I’ve been working with colleagues on these pages for the past few months:

Winterwatch – data and commentary on how the NHS has coped during the Winter of 2010/11

Health and care – ongoing coverage and conversations about changes to the NHS and public health in England

Both sets of pages use WordPress and in the midst of some editing and publishing this morning, the work I was doing struck me as being remarkably familiar.

My first job was as a reporter at Chronicle Newspapers in Kent. Back then I used to research stories, write copy and help with the planning of each week’s paper.

My career moved on to magazines, and publishing technology, on- and off-line became even better. Out went the compositor with his scalpels, in came the Mac-savvy Quark wizard.

An old Apple Mac SE

An old Mac, tight deadlines but with freedom to create - an experience faithfully recreated by WordPress. Image courtesy of http://www.flickr.com/photos/mrmonochrome/

From independent magazines I moved to custom publishing, B2B journals such as European Pharmaceutical Review, and back to custom publishing for a short while. More and more work was delivered online in the form of websites and social media and at the same time my roles started to change too: less and less writing and creative input, much more management. That was OK though; I genuinely enjoy planning, management and administration. But it also meant that the production work became more technical and more specialist.

I started at Department of Health (DH) in July 2009 and, I thought, that was that. My new role wasn’t necessarily going to involve creating and publishing any original content. It didn’t matter to me too much, because I had my own blogs and Twitter to feed the writing habit.

Then we launched a WordPress platform at DH for greater flexibility, and it opened up all sorts of possibilities.
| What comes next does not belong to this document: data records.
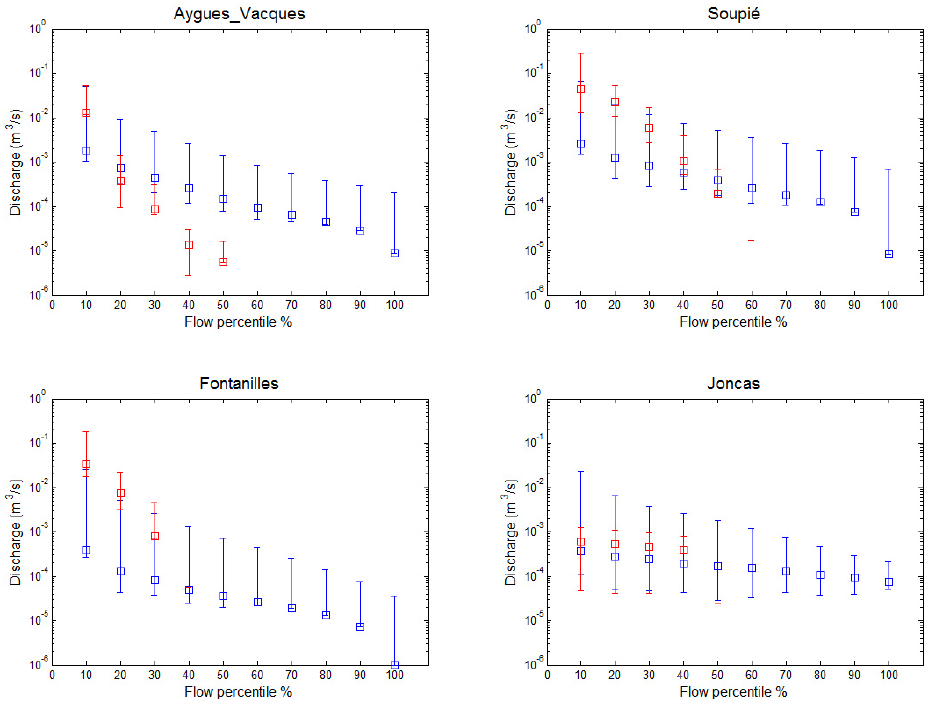
Figure 9. The 95% uncertainty interval of the simulated FDC flow percentiles versus 95% of the observed FDC flow percentiles re- sulting from the model parameters regionalization approach. Results correspond to the transfer of the Pallas model parameter sets to the Aygues_Vacques, Soupié and Fontanilles catchments and transfer of the Vène model parameter sets to the Joncas catchments. The blue color is for simulation and the red color is for observation. The bar corresponds to the 95% flow percentile value, while the square corresponds to the flow percentile median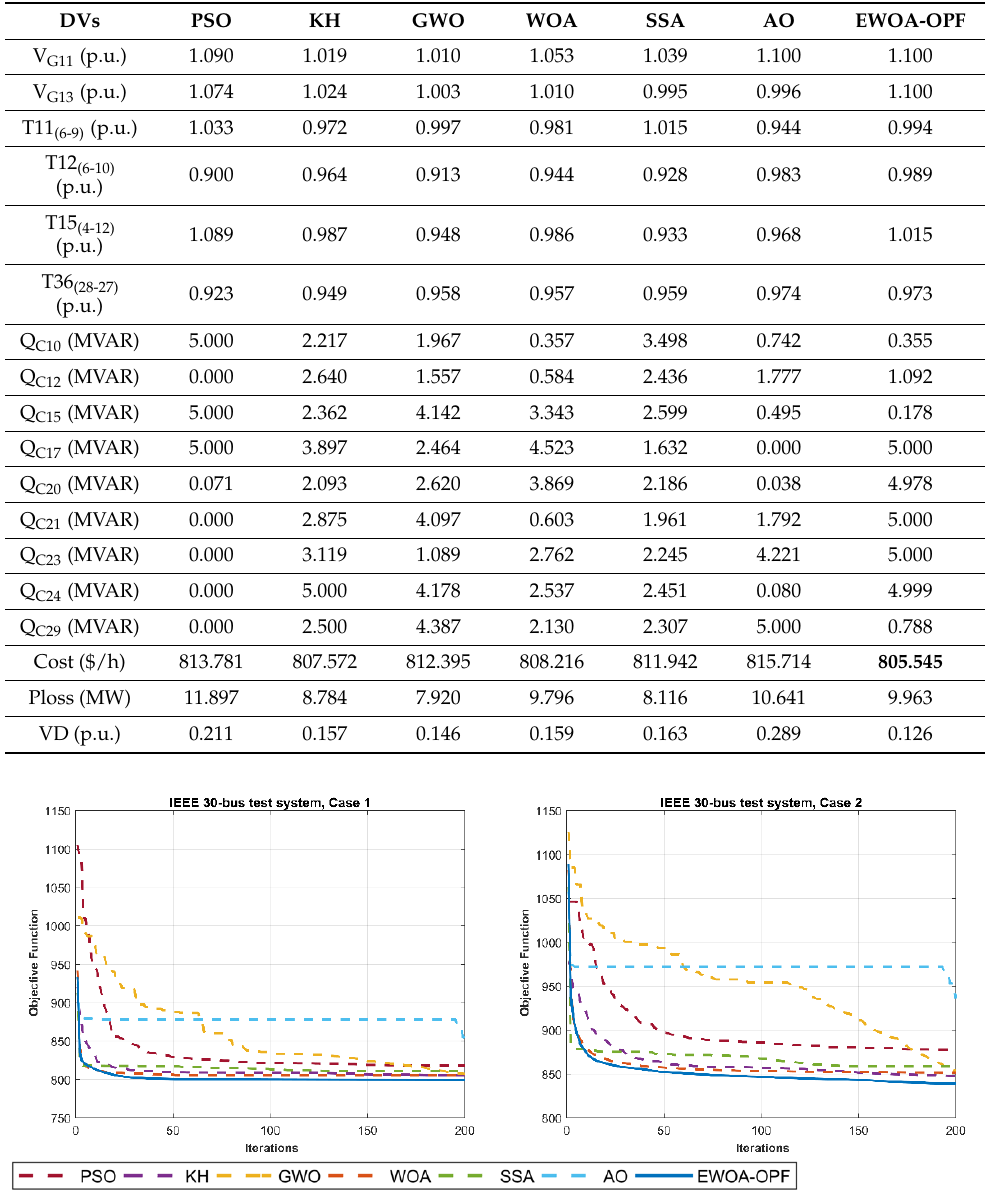
Figure 6. Curves for all test systems on Cases 1 and 2.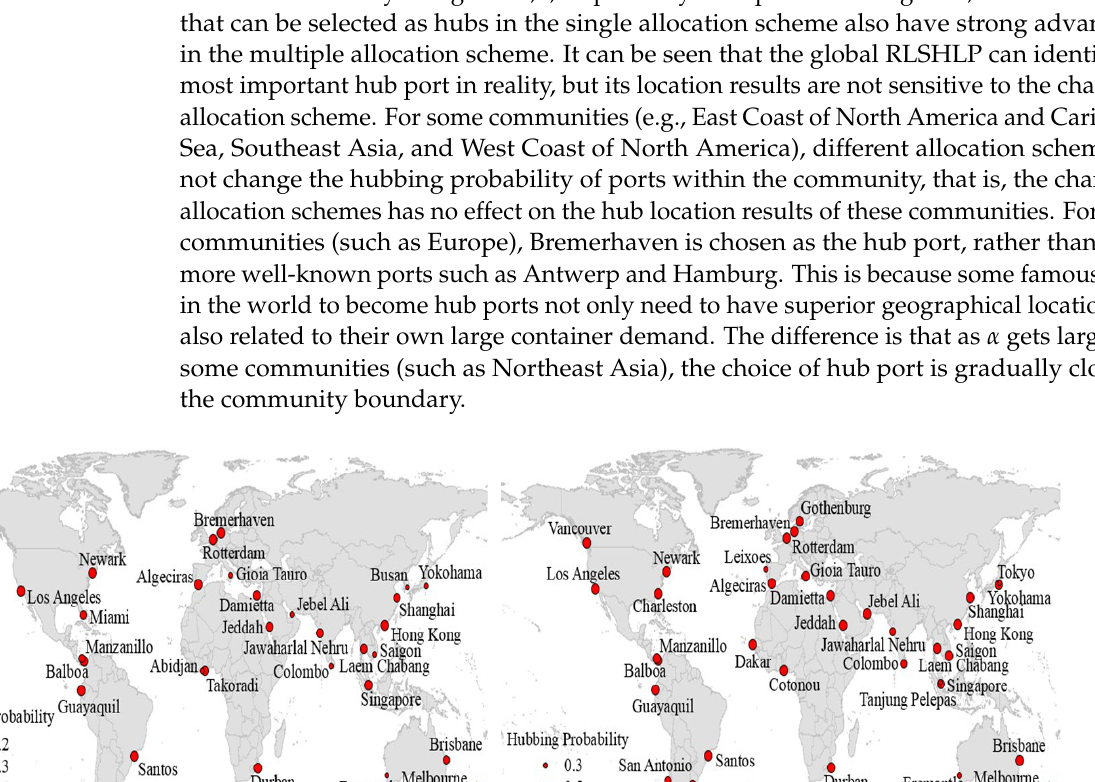
( b ) Figure 6. Hub location and feeder allocation under single allocation scheme. ( a ) CHLP, ( b ) RLSHLP. Table 2. Failure probability of each port in the RLSHLP. No.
We’re now commissioning and editing content in a much more dynamic and imaginative way than we ever could previously. Our work can be more reactive, because publishing to WordPress is so quick and easy. No long lead-times, complicated cross-linking or rigid page layouts. Today, the process feels much more like it used to be at the paper: writing up the AGM of the local Women’s Institute and sending it ‘down the wire’ to the print room.

WordPress is not without its limitations of course, and anyone can tell just by reading this blog that I am no expert. My colleagues can take the credit for the good stuff at DH.

But, 11 years later, in a completely different sector, in an organisation 3000 times larger than the first, I feel closer to that tiny newsroom than I have done in a long while.